- **AIM OF THE EXERCISE**:
For this exercise, reproduce the entries below exactly, but only from the line containing "pinky pip: (337, 494)" through the line containing "thumb tip: (290, 295)", both included.

Joint position lists:
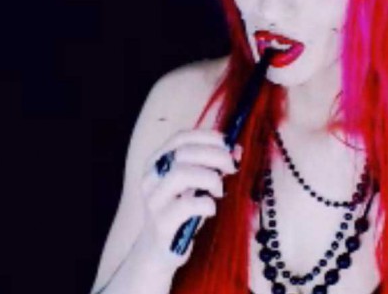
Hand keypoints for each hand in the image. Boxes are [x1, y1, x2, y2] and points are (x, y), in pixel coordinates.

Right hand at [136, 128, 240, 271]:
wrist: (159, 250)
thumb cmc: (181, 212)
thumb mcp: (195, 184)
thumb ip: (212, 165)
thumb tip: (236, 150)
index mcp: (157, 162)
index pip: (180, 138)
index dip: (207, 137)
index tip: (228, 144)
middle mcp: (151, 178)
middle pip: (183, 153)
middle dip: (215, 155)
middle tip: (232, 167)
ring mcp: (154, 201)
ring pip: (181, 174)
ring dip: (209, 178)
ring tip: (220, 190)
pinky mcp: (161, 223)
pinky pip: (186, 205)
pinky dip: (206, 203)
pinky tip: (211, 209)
...
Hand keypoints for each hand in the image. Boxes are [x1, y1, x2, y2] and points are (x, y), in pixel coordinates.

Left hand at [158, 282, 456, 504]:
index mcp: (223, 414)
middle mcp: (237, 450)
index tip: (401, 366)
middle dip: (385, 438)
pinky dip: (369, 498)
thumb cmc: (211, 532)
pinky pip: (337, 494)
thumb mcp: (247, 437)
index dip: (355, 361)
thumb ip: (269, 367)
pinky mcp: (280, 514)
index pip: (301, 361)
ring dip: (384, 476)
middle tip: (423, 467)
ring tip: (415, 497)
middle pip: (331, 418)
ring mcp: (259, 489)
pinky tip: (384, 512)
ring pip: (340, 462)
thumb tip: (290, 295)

- **SOLUTION FOR THIS EXERCISE**:
pinky pip: (337, 494)
thumb mcp: (247, 437)
index dip: (355, 361)
thumb ip: (269, 367)
pinky mcp: (280, 514)
index pip: (301, 361)
ring dip: (384, 476)
middle tip: (423, 467)
ring tip: (415, 497)
middle pip: (331, 418)
ring mcp: (259, 489)
pinky tip: (384, 512)
ring pip: (340, 462)
thumb tip: (290, 295)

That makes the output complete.